Corn: December corn slipped 1 ¾ cents on Friday to $4.02, paring its weekly gain to 7 cents. December 2021 futures fell a penny to close at $3.95 ¾ this week. December futures popped up to $4.09 overnight, the highest for the nearby futures since August 2019 and closed lower. Chart watchers will watch for a close above this year’s high in December futures at $4.04 ¾ for a new buy signal. First support is $3.85 and backed by $3.77. Pre-weekend hedging pressured futures late. Harvest in the Midwest is marching forward without pause with relatively open weather for most of the Midwest for the next 7 days. The U.S. crop size is pretty much set, but Chinese demand is not.

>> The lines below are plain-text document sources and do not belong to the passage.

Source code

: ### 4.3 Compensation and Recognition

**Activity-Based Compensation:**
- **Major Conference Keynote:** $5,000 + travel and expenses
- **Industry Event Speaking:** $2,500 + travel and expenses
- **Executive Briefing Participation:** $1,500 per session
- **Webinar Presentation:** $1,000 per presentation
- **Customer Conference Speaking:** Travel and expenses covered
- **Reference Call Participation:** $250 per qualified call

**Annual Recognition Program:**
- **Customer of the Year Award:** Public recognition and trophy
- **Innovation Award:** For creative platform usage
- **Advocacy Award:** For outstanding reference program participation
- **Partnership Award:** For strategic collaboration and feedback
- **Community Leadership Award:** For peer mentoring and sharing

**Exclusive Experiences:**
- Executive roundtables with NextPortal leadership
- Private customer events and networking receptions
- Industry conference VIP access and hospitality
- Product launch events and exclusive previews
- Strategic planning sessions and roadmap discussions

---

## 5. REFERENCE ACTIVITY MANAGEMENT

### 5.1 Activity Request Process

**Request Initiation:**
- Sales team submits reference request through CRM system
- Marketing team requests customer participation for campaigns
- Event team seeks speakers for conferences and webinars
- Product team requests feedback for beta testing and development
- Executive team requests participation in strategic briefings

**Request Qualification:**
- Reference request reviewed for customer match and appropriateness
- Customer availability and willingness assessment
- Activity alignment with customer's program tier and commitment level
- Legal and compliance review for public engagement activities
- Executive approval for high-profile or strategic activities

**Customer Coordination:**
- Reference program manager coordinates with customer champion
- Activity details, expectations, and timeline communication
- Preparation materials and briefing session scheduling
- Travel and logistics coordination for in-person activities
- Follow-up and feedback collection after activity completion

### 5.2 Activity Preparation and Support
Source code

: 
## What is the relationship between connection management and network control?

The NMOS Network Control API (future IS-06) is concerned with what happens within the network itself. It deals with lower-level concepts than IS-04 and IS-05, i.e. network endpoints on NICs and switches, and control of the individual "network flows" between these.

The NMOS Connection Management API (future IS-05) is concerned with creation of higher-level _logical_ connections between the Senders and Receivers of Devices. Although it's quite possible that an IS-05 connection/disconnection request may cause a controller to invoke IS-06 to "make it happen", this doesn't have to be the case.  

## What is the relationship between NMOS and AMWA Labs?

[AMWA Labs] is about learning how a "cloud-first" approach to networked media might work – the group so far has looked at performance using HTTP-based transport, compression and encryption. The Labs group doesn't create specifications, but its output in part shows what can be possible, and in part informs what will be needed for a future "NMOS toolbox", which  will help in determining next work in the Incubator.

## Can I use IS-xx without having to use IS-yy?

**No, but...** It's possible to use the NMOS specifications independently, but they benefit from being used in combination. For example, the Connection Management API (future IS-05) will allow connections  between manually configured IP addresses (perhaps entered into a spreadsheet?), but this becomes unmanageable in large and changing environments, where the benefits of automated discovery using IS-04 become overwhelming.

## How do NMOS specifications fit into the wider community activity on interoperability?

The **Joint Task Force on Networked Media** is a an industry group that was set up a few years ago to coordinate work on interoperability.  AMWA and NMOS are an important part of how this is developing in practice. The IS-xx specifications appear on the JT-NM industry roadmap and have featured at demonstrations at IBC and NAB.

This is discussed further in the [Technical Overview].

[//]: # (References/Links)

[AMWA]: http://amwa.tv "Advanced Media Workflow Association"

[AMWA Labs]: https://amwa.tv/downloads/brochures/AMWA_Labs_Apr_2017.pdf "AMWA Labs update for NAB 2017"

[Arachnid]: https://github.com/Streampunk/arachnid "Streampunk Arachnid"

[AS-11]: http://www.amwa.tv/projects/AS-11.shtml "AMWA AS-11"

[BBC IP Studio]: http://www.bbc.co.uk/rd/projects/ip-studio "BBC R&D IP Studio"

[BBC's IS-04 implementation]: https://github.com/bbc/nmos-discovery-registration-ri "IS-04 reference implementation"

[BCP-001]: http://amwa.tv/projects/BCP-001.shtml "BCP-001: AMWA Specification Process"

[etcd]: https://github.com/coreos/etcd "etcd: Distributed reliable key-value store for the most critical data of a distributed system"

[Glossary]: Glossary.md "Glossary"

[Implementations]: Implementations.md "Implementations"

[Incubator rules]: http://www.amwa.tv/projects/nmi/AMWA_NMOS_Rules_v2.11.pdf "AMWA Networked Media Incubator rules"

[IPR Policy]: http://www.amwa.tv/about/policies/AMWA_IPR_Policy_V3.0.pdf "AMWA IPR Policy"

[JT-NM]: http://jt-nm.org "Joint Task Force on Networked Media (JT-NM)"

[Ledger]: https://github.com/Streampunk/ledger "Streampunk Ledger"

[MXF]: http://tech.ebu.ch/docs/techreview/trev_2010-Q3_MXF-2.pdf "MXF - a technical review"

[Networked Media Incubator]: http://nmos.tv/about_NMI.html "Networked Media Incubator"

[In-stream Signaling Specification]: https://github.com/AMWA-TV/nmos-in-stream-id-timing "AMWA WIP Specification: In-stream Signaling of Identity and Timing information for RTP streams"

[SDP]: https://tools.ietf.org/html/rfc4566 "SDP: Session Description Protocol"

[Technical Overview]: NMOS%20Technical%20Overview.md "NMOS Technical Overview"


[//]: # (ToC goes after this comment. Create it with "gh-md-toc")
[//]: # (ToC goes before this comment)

This will produce a wide swinging trade with December trading between $3.70-4.15. The arrival of Brazil’s wet season is imminent; Argentina will also get some widespread rains next week.
Soybeans: November soybeans closed Friday down 10 3/4 cents at $10.50 on profit-taking from recent solid gains that saw prices hit a contract high last week. For the week, November beans lost 15 1/2 cents. December soybean meal futures fell $4.60 at $367.50 and for the week gained $3.80. It was a week of normal and arguably healthy consolidation and profit taking in the soybean and soybean meal futures markets this week, amid price uptrends that are still firmly in place. Such action suggests the path of least resistance for soybean and meal futures prices next week will remain sideways to higher. Solid demand for U.S. soybeans also leans favorably for further gains in soybean and meal futures. At present, any rain that falls will be welcome in Brazil and Argentina the next week. Rains fell in the heart of Brazil earlier this week. If the normal wet season kicks into gear, that will be a big plus for a good start to this year’s crops after dry weather delayed planting the past three weeks.
Wheat: For the week, December SRW futures rallied 31 1/2 cents with the front-month contract hitting the highest level on the weekly continuation chart since December 2014. December HRW futures firmed 23 1/4 cents this week, while December HRS wheat gained 16 cents. Bulls carry strong momentum into next week, though the decline from session highs today suggests the market will need fresh bullish news to build upward momentum. Dryness concerns in the U.S. Plains and other key production areas must stay in focus for funds to keep building their net long position. But the wheat market is also likely to need support from corn and soybeans. If those markets pull back, wheat is likely to follow. Export demand for U.S. wheat isn’t bad, but it’s not strong enough to support a sustained rally. The lack of price competitiveness for U.S. wheat will cap rallies if global dryness concerns ease.
Cotton: Prices opened lower Friday and quickly rallied to the highest since February. December futures gained 70 points to 69.92 on Friday, extending the weekly advance to 228 points. Prices opened lower on profit taking but quickly rebounded after reports Beijing ordered Chinese cotton mills to stop buying Australia supplies, according to Reuters citing two China-based cotton traders. Relations between the two nations have been deteriorating since Australia accused Beijing of meddling in domestic affairs. China banned coal shipments from Australia last week. Good news was reported this morning on the macro-economic front. Retail sales increased 1.9% in September according to the Commerce Department. Consumers spent strongly on vehicles, clothing and sporting goods. However, Europe continues to expand Covid-19 shutdowns and the U.S. is clearly not in any position to declare victory just yet.
Hogs: December lean hog futures slipped $0.075 at $69.80 today after hitting an 11-month high earlier today. For the week, December hogs gained $2.685. Not a bad day Friday for the hog market bulls as they pushed prices to a new for-the-move high and then saw a minor pullback. Look for some follow-through technical buying early next week. Cash market fundamentals are also favoring the hog bulls. The national average hog price moved up 65 cents on Thursday and Iowa/Minnesota gained $1.51. The pork cutout value declined $2.92 on Friday after Thursday hitting the highest level since late May at over $100. USDA estimated this week’s slaughter at 2.688 million head, down 42,000 head from last week and 35,000 head less than last year, suggesting USDA underestimated the amount of herd reduction during the pandemic earlier this year.
Cattle: Live and feeder cattle futures faced followthrough selling today, with charts reflecting technical damage. Live cattle were able to settle well off session lows but the market still posted losses of 62 ½ cent to $1.10 for the day, with the December contract finishing nearly $4 lower for the week. Feeder cattle futures dropped 82 ½ cents to $2.775 today, with most contracts posting $2-plus losses. November feeders only posted an 80-cent loss for the week. Next week, USDA will deliver its monthly Cold Storage Report, followed by its monthly Cattle on Feed update. Attention on both reports is elevated as consumption has shifted due to the coronavirus pandemic, and of course the spring processing disruptions disrupted the normal flow of cattle through the supply chain.